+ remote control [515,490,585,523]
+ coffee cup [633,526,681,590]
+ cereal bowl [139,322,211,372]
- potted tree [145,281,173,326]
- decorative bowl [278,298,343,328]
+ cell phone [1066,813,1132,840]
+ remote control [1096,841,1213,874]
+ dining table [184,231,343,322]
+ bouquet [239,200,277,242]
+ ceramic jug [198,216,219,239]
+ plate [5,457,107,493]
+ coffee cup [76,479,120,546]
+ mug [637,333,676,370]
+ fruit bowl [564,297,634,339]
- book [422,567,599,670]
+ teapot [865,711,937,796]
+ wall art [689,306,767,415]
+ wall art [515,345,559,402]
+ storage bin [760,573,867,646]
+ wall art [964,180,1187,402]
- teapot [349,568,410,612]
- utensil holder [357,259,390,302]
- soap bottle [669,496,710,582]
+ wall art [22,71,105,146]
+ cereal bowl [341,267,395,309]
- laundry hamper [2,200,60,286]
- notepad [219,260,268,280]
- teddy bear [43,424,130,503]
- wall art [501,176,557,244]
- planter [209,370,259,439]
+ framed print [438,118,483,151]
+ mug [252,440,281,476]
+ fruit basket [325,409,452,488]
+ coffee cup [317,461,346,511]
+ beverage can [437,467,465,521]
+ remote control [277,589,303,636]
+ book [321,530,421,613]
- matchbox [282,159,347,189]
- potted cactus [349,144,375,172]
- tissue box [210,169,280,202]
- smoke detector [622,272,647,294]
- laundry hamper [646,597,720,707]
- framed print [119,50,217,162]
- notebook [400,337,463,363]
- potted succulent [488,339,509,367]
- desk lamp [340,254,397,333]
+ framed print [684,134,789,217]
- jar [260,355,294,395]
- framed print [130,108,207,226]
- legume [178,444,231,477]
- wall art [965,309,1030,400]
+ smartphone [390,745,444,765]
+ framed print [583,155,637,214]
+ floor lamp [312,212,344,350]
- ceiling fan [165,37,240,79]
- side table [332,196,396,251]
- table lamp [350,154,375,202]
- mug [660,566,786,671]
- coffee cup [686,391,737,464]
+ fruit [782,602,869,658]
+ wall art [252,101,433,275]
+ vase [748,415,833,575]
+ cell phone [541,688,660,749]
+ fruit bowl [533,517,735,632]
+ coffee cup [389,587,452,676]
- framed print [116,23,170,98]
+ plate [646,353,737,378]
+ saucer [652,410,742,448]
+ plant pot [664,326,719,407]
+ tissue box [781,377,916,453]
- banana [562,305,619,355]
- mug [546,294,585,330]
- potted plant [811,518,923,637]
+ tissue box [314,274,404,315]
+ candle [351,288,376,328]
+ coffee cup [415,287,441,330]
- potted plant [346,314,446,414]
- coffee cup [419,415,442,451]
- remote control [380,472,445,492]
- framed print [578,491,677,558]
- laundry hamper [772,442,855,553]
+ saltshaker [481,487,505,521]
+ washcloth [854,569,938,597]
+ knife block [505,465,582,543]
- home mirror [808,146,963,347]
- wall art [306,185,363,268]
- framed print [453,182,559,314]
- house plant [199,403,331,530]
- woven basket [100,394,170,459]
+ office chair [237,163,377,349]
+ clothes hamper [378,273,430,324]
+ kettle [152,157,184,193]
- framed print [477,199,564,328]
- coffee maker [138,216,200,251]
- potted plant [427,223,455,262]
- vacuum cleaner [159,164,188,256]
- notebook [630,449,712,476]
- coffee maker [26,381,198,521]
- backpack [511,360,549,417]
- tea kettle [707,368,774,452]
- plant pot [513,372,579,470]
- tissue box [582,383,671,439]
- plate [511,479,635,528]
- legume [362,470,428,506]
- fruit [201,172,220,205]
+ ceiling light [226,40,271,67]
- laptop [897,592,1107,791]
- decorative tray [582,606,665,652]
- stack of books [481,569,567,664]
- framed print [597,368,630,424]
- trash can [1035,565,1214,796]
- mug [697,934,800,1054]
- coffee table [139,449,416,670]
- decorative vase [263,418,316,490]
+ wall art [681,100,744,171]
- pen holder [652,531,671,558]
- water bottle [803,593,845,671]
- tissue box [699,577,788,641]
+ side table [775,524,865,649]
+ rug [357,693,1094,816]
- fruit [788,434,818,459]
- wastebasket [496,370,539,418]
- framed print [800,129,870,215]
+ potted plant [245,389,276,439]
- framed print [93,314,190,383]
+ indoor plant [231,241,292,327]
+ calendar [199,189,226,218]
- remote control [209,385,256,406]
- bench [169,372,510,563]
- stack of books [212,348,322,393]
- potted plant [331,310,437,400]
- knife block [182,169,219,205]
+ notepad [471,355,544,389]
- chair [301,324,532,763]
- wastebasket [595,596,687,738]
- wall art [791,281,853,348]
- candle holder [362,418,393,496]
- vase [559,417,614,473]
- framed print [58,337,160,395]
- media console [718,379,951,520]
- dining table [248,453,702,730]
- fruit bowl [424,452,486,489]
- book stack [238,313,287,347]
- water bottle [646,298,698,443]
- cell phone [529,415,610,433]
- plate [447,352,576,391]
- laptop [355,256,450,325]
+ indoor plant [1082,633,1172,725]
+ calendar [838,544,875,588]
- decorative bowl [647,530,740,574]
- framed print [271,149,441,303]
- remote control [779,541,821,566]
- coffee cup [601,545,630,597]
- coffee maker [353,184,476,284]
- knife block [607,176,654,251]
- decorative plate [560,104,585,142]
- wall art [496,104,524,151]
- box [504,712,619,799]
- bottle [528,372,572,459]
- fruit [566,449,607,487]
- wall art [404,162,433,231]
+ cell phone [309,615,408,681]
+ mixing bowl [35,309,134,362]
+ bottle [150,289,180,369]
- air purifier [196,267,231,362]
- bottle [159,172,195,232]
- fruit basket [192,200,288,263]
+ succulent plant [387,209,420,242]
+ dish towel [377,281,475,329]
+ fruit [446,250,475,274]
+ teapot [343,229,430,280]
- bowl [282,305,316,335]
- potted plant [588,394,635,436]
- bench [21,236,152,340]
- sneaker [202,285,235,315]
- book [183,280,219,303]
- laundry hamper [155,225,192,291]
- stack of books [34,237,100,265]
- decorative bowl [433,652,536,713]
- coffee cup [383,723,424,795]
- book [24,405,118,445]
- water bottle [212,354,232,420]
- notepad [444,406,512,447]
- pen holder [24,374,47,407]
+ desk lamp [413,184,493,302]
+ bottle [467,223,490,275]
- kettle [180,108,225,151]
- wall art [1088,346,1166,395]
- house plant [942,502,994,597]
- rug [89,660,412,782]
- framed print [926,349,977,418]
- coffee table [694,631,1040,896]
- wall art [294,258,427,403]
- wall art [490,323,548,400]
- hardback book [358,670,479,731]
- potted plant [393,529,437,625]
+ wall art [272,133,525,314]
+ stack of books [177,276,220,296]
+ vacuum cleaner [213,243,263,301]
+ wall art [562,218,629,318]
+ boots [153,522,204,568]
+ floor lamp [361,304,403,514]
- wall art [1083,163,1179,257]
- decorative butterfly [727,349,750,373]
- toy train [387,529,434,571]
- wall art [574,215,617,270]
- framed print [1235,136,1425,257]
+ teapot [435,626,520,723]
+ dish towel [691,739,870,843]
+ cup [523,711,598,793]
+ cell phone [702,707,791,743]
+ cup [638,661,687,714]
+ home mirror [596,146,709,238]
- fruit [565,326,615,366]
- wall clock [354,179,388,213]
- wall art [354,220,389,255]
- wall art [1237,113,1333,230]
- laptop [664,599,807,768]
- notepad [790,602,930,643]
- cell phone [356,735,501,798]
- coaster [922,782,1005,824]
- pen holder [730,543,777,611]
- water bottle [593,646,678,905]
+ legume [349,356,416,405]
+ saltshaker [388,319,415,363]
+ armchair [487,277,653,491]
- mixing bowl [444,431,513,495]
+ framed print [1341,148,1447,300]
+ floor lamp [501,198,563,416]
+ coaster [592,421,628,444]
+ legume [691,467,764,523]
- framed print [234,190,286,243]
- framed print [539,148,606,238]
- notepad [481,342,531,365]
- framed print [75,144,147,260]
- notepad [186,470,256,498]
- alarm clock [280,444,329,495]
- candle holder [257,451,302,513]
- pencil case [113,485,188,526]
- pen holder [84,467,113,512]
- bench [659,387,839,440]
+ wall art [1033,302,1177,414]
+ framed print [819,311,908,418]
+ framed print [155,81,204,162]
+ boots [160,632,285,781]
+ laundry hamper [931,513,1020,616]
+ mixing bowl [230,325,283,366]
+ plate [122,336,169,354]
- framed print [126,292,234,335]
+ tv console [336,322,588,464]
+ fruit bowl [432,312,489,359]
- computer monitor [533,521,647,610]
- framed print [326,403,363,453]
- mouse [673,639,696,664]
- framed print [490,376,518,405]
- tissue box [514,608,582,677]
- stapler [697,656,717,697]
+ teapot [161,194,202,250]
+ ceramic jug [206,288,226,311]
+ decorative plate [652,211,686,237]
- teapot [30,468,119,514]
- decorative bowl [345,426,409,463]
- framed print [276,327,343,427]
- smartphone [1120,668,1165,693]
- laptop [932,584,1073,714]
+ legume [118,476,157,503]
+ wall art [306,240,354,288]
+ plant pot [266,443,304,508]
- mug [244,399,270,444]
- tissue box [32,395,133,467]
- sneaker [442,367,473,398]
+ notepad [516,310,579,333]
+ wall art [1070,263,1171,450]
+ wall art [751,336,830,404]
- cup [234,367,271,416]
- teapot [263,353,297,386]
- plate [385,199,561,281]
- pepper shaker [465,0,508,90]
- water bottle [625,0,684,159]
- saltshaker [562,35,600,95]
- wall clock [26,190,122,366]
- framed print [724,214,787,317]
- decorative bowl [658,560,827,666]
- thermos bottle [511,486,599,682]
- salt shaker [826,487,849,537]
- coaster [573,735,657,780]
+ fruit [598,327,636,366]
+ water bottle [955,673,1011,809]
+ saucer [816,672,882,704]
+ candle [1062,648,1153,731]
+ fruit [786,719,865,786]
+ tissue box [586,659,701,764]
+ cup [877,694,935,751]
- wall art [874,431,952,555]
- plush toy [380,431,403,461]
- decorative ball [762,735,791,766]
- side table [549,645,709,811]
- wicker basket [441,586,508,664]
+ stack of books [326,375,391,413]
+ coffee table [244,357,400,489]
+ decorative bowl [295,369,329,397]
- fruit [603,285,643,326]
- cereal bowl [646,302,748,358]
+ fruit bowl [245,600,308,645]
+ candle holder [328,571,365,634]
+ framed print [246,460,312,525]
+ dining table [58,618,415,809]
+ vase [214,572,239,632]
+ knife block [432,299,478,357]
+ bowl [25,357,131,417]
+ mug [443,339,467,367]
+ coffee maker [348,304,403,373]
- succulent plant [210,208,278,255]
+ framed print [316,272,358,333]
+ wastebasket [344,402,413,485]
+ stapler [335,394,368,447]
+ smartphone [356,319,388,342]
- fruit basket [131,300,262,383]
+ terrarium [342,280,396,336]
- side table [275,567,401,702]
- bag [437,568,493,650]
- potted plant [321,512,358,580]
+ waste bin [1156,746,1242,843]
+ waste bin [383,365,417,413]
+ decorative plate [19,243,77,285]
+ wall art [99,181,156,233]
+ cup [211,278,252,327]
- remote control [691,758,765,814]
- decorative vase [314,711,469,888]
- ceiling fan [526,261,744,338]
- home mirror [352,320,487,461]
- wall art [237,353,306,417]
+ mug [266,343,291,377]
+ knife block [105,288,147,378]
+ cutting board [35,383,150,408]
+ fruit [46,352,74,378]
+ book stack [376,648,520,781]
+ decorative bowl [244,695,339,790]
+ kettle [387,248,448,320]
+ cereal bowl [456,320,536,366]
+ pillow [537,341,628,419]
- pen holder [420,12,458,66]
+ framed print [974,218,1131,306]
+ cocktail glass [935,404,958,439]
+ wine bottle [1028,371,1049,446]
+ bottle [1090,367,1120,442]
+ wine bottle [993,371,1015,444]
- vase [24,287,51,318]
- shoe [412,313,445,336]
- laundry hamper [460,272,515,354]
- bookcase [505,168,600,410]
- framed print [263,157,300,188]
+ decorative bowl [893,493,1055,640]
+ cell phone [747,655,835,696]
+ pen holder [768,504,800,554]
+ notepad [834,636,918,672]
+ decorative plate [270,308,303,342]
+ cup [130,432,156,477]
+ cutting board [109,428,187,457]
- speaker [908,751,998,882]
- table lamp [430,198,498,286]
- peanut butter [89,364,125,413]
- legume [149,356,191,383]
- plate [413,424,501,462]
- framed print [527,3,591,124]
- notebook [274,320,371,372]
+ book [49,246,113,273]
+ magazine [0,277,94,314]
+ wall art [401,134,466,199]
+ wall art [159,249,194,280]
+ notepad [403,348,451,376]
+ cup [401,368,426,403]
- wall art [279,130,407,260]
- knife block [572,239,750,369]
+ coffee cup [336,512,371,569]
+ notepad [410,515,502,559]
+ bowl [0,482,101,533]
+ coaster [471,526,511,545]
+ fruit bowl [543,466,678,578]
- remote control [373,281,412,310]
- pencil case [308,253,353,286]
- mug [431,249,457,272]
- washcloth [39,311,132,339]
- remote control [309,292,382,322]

» **WHAT IS REQUIRED**:
Where does the string "notepad" appear in the records? Copy every line that holds it.

» **RESULT FOR THIS TASK**:
- notepad [219,260,268,280]
+ notepad [471,355,544,389]
- notepad [444,406,512,447]
- notepad [790,602,930,643]
- notepad [481,342,531,365]
- notepad [186,470,256,498]
+ notepad [516,310,579,333]
+ notepad [834,636,918,672]
+ notepad [403,348,451,376]
+ notepad [410,515,502,559]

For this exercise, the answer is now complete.